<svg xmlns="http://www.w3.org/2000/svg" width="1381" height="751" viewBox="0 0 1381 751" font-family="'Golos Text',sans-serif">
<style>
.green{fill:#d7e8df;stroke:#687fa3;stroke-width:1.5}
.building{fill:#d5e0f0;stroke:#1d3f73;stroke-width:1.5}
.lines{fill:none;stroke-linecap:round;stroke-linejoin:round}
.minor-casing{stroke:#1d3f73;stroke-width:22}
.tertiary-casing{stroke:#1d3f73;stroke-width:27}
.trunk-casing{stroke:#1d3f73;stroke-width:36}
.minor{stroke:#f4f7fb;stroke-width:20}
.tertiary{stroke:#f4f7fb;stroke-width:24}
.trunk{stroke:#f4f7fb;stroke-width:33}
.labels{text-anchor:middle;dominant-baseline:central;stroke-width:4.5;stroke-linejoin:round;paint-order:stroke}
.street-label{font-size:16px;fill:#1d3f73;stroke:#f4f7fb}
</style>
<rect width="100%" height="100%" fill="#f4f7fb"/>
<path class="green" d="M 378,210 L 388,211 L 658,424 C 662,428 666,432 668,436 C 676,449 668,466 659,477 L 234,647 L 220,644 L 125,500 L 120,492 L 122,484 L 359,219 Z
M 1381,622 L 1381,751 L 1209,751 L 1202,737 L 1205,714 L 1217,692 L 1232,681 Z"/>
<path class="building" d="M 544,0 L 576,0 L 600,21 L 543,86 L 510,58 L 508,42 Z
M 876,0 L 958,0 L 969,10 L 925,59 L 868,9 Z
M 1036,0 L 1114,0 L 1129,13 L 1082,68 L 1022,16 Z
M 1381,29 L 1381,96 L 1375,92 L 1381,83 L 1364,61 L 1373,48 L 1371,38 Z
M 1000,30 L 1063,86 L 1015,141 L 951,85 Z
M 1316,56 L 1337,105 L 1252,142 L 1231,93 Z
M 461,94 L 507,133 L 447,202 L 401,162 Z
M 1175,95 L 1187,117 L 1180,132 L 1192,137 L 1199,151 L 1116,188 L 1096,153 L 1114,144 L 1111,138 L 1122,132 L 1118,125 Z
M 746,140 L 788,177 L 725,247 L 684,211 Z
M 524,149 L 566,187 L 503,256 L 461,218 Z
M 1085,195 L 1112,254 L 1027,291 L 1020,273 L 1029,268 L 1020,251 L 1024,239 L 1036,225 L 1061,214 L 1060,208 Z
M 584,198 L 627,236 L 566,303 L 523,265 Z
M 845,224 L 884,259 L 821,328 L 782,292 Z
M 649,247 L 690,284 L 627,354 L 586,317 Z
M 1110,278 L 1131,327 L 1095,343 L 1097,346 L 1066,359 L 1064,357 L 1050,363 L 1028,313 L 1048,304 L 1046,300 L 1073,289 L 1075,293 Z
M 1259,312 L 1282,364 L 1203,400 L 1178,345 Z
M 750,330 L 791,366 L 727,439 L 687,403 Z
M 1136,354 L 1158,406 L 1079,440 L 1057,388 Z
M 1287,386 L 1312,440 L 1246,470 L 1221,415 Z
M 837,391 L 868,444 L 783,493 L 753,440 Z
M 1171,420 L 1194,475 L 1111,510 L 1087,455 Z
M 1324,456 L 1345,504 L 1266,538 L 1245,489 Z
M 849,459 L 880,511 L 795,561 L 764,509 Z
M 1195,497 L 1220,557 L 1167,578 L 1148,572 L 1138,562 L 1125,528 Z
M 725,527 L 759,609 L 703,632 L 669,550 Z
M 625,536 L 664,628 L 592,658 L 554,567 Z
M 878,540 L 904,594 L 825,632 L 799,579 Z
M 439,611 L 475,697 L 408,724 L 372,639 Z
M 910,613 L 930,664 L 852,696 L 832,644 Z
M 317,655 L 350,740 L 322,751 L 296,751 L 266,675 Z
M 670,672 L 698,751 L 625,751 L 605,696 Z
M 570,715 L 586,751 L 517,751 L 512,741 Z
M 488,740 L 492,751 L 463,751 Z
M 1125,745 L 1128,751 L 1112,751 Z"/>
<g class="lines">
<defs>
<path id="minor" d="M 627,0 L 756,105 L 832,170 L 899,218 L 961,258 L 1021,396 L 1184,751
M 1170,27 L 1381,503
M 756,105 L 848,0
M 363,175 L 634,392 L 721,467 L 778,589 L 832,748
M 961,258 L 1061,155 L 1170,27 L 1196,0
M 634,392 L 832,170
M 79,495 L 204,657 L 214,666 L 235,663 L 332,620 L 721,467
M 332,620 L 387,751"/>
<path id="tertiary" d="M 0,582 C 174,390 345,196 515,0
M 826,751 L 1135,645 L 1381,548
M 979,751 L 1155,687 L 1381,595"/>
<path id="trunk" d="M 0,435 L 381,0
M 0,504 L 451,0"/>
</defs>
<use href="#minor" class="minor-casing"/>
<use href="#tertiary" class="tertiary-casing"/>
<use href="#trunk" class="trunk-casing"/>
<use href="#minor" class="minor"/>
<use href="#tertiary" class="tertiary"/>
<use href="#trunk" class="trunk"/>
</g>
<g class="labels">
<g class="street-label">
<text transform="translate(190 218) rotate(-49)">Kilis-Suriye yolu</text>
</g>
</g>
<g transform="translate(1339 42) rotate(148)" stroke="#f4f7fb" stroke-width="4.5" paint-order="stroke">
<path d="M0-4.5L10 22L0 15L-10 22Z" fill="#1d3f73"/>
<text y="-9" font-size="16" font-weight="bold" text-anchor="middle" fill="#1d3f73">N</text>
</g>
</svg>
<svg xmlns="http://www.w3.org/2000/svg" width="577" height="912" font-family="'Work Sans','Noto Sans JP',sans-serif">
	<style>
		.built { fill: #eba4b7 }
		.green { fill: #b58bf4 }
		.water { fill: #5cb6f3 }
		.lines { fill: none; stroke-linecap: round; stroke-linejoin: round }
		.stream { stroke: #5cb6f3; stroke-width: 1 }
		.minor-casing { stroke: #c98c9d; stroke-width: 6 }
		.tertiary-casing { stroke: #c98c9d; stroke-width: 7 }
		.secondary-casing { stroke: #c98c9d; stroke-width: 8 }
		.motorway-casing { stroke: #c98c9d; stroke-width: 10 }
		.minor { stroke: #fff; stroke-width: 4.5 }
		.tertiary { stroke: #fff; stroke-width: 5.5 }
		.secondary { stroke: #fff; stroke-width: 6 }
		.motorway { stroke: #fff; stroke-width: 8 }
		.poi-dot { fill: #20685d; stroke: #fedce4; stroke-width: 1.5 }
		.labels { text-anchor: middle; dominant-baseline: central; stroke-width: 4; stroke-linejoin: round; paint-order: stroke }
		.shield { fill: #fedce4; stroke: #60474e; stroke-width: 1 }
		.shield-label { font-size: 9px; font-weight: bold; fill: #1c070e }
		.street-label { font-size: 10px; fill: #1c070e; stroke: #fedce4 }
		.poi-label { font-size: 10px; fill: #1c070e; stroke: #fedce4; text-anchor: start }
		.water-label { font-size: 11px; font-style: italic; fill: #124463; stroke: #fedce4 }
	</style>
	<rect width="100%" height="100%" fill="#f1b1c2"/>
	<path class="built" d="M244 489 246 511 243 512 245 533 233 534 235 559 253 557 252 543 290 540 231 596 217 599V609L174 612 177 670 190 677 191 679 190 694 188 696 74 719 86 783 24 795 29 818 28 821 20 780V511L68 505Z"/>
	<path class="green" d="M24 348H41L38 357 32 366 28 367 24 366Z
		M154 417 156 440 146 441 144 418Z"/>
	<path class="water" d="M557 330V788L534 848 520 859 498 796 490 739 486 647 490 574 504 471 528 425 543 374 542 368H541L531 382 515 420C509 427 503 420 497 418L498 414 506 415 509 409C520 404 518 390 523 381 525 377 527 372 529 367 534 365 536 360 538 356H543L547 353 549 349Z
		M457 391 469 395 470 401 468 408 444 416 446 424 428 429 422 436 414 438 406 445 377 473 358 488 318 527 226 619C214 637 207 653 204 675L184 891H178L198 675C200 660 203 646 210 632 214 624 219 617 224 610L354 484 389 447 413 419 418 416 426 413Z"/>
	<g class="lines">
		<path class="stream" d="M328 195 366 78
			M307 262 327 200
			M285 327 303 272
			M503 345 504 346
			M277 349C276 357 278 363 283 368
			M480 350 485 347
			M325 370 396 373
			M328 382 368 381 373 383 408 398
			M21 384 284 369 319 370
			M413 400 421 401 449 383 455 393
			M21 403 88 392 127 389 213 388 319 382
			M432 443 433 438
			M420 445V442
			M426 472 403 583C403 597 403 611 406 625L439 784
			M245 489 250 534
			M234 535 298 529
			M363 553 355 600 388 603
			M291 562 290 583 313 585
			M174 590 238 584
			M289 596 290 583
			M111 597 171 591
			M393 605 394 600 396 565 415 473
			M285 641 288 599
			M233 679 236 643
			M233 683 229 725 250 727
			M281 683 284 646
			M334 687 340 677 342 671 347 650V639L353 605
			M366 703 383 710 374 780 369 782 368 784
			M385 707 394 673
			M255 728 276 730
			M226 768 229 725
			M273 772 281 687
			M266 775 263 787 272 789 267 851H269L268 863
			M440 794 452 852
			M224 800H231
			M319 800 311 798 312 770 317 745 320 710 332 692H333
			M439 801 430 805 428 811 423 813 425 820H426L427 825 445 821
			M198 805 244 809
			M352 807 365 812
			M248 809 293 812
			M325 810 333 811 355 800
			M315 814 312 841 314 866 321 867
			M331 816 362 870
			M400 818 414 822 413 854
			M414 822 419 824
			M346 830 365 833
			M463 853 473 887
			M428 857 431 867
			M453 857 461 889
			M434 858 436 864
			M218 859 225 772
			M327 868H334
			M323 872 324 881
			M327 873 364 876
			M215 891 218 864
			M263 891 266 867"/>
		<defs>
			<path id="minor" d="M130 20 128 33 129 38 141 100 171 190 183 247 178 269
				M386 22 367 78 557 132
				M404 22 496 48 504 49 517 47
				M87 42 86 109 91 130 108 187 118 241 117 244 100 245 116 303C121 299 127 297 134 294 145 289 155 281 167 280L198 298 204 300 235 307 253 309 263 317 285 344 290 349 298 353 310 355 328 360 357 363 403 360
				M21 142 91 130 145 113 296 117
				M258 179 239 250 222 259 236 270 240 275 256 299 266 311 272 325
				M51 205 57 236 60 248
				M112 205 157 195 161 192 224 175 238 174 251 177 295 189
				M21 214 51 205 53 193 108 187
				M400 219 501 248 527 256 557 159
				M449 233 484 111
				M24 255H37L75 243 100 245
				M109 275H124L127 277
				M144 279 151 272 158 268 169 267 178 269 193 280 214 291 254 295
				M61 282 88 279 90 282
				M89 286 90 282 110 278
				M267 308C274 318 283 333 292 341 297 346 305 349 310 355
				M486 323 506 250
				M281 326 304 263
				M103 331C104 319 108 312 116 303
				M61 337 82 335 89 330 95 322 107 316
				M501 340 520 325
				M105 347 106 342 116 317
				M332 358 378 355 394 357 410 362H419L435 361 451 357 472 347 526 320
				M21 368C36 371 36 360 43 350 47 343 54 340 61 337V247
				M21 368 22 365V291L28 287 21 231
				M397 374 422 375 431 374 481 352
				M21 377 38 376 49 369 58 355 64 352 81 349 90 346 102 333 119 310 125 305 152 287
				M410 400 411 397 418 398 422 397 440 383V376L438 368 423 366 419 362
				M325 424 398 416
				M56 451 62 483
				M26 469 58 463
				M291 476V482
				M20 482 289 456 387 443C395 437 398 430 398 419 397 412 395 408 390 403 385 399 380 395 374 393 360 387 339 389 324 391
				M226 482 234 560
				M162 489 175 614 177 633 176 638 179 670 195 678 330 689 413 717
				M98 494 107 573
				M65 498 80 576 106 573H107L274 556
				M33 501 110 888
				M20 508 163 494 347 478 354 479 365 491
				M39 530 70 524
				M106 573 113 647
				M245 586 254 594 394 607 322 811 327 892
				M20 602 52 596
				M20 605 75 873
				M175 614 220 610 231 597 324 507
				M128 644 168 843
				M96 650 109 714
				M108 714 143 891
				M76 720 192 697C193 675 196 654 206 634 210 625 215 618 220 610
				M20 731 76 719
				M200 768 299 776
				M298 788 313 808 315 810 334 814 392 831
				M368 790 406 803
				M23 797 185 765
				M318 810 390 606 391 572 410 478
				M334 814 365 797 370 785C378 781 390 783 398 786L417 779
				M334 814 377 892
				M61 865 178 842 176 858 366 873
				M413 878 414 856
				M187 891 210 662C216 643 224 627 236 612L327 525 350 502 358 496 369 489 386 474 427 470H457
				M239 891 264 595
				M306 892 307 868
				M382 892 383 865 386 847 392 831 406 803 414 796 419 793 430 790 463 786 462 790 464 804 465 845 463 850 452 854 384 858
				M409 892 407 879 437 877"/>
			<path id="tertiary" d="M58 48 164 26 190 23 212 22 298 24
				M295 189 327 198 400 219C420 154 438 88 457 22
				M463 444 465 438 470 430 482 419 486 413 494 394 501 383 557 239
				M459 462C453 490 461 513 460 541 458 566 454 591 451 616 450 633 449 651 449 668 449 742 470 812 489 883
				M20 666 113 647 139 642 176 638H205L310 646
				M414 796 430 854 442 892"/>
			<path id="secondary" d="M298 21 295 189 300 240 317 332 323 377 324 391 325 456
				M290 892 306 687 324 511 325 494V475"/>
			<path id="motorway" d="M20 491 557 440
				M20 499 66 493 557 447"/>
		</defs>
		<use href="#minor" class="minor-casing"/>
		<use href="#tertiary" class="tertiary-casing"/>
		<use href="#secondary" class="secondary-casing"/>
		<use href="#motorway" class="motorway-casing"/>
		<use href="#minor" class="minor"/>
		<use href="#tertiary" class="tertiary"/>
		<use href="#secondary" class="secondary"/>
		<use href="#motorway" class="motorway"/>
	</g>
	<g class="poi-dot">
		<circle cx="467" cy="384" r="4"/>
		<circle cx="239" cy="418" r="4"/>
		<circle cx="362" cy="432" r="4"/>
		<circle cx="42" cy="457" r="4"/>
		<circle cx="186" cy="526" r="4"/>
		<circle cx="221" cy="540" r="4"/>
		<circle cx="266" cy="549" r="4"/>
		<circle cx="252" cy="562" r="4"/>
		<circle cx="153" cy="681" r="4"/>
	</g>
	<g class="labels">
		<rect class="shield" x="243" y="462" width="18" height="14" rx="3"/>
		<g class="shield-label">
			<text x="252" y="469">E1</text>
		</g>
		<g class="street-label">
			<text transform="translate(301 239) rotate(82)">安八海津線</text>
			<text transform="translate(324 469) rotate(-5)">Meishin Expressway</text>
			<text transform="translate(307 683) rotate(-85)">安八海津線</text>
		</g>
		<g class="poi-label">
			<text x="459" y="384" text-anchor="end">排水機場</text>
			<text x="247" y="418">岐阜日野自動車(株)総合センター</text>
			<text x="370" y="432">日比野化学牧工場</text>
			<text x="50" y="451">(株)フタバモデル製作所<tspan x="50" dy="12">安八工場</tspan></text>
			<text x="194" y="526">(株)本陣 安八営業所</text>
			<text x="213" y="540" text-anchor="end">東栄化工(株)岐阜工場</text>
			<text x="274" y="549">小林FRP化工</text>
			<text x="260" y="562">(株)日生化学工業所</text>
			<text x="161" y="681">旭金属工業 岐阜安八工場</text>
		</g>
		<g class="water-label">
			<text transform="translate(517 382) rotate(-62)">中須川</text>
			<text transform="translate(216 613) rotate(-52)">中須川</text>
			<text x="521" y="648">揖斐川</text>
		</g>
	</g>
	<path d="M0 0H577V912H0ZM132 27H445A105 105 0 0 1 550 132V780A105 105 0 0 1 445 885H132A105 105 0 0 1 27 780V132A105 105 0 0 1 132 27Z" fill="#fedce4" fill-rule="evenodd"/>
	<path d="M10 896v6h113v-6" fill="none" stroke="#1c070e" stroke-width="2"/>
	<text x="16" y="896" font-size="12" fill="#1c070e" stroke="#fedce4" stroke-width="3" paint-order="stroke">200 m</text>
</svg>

_ _ _ _

Problem statement.
Going down the listing above, begin printing at the line with "M486 323 506 250" and finish with the line with "M295 189 327", exactly as they appear.

Reply.
				M486 323 506 250
				M281 326 304 263
				M103 331C104 319 108 312 116 303
				M61 337 82 335 89 330 95 322 107 316
				M501 340 520 325
				M105 347 106 342 116 317
				M332 358 378 355 394 357 410 362H419L435 361 451 357 472 347 526 320
				M21 368C36 371 36 360 43 350 47 343 54 340 61 337V247
				M21 368 22 365V291L28 287 21 231
				M397 374 422 375 431 374 481 352
				M21 377 38 376 49 369 58 355 64 352 81 349 90 346 102 333 119 310 125 305 152 287
				M410 400 411 397 418 398 422 397 440 383V376L438 368 423 366 419 362
				M325 424 398 416
				M56 451 62 483
				M26 469 58 463
				M291 476V482
				M20 482 289 456 387 443C395 437 398 430 398 419 397 412 395 408 390 403 385 399 380 395 374 393 360 387 339 389 324 391
				M226 482 234 560
				M162 489 175 614 177 633 176 638 179 670 195 678 330 689 413 717
				M98 494 107 573
				M65 498 80 576 106 573H107L274 556
				M33 501 110 888
				M20 508 163 494 347 478 354 479 365 491
				M39 530 70 524
				M106 573 113 647
				M245 586 254 594 394 607 322 811 327 892
				M20 602 52 596
				M20 605 75 873
				M175 614 220 610 231 597 324 507
				M128 644 168 843
				M96 650 109 714
				M108 714 143 891
				M76 720 192 697C193 675 196 654 206 634 210 625 215 618 220 610
				M20 731 76 719
				M200 768 299 776
				M298 788 313 808 315 810 334 814 392 831
				M368 790 406 803
				M23 797 185 765
				M318 810 390 606 391 572 410 478
				M334 814 365 797 370 785C378 781 390 783 398 786L417 779
				M334 814 377 892
				M61 865 178 842 176 858 366 873
				M413 878 414 856
				M187 891 210 662C216 643 224 627 236 612L327 525 350 502 358 496 369 489 386 474 427 470H457
				M239 891 264 595
				M306 892 307 868
				M382 892 383 865 386 847 392 831 406 803 414 796 419 793 430 790 463 786 462 790 464 804 465 845 463 850 452 854 384 858
				M409 892 407 879 437 877"/>
			<path id="tertiary" d="M58 48 164 26 190 23 212 22 298 24
				M295 189 327 198 400 219C420 154 438 88 457 22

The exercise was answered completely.